- Assignment -
Only lines that contain the word "wrist" are to be returned from the data below.

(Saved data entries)
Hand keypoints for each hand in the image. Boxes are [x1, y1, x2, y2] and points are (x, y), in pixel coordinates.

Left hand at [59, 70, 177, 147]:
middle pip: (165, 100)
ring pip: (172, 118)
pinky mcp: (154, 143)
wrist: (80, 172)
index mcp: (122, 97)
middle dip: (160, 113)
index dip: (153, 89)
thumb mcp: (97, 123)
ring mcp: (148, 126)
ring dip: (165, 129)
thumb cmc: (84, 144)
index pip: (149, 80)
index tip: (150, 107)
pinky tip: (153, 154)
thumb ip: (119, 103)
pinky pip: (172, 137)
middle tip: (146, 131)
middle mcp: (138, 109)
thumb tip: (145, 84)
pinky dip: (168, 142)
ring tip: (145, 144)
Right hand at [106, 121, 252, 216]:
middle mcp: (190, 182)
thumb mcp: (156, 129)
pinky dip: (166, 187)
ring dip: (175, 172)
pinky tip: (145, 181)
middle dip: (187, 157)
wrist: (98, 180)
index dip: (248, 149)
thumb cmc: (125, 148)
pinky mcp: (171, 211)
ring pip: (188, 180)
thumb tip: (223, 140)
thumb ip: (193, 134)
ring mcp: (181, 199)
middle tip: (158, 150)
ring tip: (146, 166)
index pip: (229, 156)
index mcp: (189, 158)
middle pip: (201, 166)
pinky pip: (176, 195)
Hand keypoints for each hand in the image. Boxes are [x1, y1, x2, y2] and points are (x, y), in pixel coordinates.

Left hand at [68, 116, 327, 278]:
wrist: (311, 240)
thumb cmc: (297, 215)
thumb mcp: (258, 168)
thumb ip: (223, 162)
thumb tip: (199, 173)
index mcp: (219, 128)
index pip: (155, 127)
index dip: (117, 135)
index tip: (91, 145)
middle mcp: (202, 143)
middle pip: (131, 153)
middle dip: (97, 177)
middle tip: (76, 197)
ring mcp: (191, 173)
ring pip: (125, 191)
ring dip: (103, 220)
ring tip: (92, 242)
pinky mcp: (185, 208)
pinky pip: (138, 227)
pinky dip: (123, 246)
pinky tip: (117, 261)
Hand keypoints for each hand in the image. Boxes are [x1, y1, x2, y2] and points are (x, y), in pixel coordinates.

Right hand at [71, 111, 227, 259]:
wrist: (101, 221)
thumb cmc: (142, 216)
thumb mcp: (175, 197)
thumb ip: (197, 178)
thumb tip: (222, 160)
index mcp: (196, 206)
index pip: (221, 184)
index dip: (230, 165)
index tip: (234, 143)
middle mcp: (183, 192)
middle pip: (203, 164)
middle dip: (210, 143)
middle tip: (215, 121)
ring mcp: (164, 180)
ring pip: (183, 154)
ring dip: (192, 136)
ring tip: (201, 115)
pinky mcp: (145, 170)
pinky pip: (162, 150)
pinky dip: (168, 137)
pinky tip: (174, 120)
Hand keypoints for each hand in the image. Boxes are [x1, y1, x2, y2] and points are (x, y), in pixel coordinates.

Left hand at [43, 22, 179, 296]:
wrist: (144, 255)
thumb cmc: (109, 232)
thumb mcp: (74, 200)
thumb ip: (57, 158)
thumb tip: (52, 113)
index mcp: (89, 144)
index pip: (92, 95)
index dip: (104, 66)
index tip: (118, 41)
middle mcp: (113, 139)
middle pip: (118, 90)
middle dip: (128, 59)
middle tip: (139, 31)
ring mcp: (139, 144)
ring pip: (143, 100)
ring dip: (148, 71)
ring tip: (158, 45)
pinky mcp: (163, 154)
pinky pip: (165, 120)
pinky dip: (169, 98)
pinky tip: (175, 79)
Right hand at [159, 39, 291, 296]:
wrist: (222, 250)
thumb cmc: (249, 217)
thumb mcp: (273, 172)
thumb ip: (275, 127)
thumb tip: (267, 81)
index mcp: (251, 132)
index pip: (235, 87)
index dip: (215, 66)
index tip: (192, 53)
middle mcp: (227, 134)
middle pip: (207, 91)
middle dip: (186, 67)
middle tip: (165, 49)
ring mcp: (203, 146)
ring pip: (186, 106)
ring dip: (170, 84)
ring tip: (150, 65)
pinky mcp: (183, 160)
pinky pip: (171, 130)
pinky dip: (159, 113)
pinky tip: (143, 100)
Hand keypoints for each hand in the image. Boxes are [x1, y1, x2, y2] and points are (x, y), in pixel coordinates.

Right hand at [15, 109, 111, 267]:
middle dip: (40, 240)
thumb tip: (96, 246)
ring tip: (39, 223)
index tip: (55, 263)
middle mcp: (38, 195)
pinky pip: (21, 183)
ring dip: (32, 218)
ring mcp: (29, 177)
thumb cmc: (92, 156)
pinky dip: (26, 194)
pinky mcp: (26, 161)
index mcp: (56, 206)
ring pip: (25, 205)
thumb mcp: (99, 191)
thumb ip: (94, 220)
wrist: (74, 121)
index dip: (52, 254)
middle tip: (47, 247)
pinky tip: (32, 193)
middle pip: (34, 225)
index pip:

- Task output -
wrist: (80, 172)
wrist: (98, 180)
wrist: (311, 240)
wrist: (101, 221)
wrist: (144, 255)
wrist: (222, 250)
wrist: (74, 121)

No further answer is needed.